Robust speech recognition in reverberant environments using subband-based steady-state monaural and binaural suppression

Hyung-Min Park
Matthew Maciejewski
Chanwoo Kim
Richard M. Stern
INTERSPEECH(2014), pp. 2715-2718


The precedence effect describes the ability of the auditory system to suppress the later-arriving components of sound in a reverberant environment, maintaining the perceived arrival azimuth of a sound in the direction of the actual source, even though later reverberant components may arrive from other directions. It is also widely believed that precedence-like processing can also improve speech intelligibility, as well as the accuracy of speech recognition systems, in reverberant environments. While the mechanisms underlying the precedence effect have traditionally been assumed to be binaural in nature, it is also possible that the suppression of later components may take place monaurally, and that the suppression of the later-arriving components of the spatial image may be a consequence of this more peripheral processing.
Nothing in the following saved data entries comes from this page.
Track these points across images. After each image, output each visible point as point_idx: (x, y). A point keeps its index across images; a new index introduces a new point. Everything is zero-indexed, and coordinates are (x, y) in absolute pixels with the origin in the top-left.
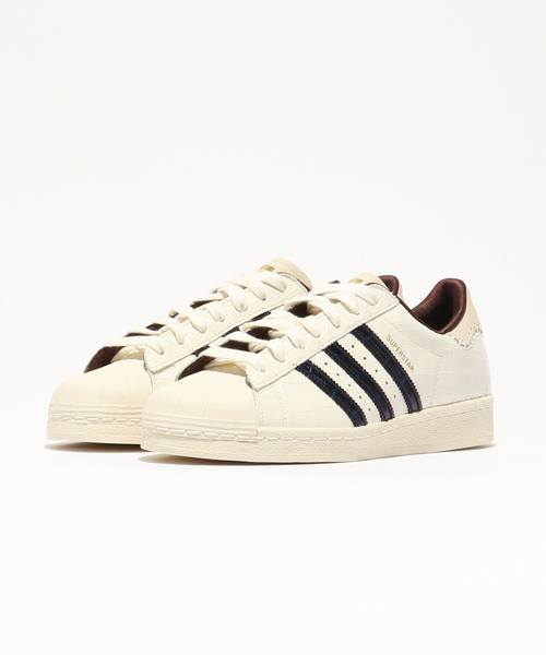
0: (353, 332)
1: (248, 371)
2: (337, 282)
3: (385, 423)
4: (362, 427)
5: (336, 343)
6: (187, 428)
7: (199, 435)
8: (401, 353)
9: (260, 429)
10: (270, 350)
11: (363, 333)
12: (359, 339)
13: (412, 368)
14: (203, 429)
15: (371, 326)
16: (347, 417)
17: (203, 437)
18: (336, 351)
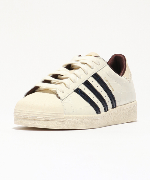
0: (92, 76)
1: (58, 92)
2: (80, 56)
3: (106, 112)
4: (99, 114)
5: (87, 81)
6: (37, 116)
7: (42, 119)
8: (109, 84)
9: (65, 116)
10: (64, 84)
11: (96, 76)
12: (95, 79)
13: (113, 90)
14: (43, 116)
15: (98, 73)
16: (94, 110)
17: (43, 119)
18: (87, 84)
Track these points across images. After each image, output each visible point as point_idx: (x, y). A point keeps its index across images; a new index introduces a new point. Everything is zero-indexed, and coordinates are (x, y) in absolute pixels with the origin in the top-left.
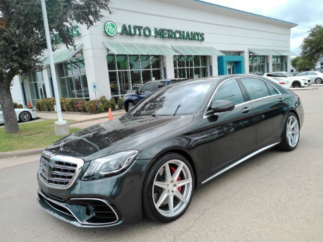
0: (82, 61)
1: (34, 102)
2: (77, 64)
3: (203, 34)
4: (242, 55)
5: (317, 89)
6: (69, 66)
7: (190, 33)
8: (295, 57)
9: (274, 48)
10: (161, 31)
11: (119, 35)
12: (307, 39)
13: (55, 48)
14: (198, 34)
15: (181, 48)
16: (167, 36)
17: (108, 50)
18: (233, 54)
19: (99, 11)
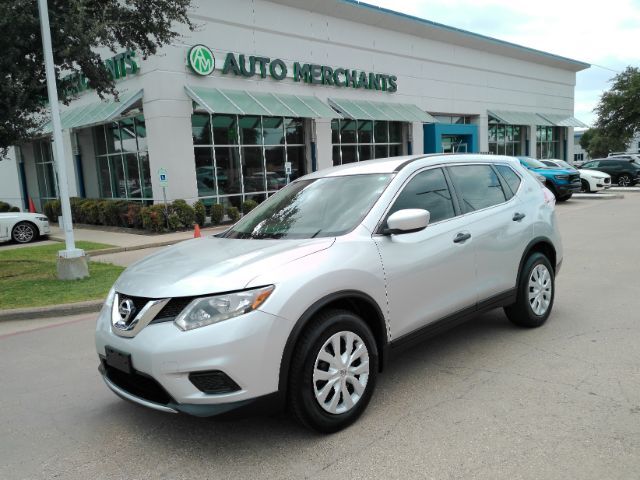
0: (142, 124)
1: (43, 201)
3: (395, 79)
4: (473, 123)
5: (622, 197)
6: (117, 132)
7: (367, 75)
8: (586, 129)
9: (540, 112)
10: (307, 70)
11: (219, 73)
12: (610, 95)
13: (68, 98)
14: (383, 77)
15: (349, 104)
16: (320, 78)
17: (195, 104)
18: (456, 120)
19: (169, 24)
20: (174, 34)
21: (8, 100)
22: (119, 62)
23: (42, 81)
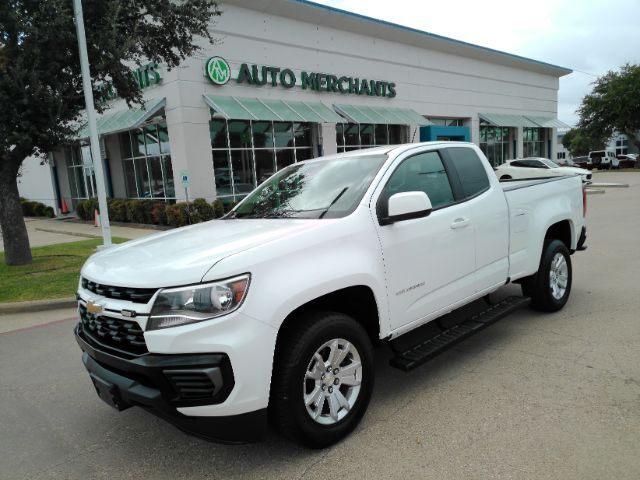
0: (165, 130)
1: (75, 202)
2: (155, 133)
3: (394, 85)
4: (466, 125)
5: (603, 192)
6: (141, 137)
8: (569, 129)
9: (526, 114)
10: (314, 78)
11: (234, 83)
12: (591, 98)
13: (103, 107)
14: (383, 84)
15: (352, 109)
16: (325, 86)
17: (212, 111)
18: (449, 122)
19: (190, 38)
20: (195, 47)
21: (50, 109)
22: (143, 74)
23: (78, 92)
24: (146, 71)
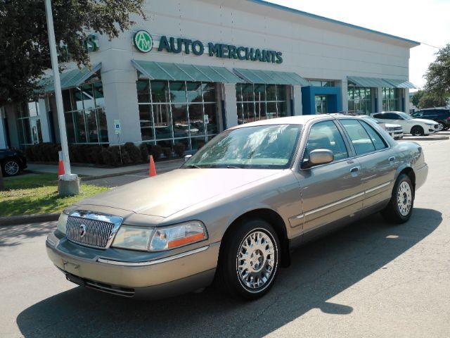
1: (22, 147)
2: (90, 92)
3: (281, 54)
7: (261, 51)
9: (385, 77)
10: (218, 47)
11: (156, 51)
12: (435, 65)
13: (62, 68)
14: (273, 53)
15: (248, 72)
17: (139, 73)
18: (324, 84)
19: (128, 15)
24: (85, 42)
This paper compares the potential contributions of onset enhancement (and consequent steady-state suppression) of the envelopes of subband components of speech at both the monaural and binaural levels. Experimental results indicate that substantial improvement in recognition accuracy can be obtained in reverberant environments if the feature extraction includes both onset enhancement and binaural interaction. Recognition accuracy appears to be relatively unaffected by the stage in the suppression processing at which the binaural interaction takes place.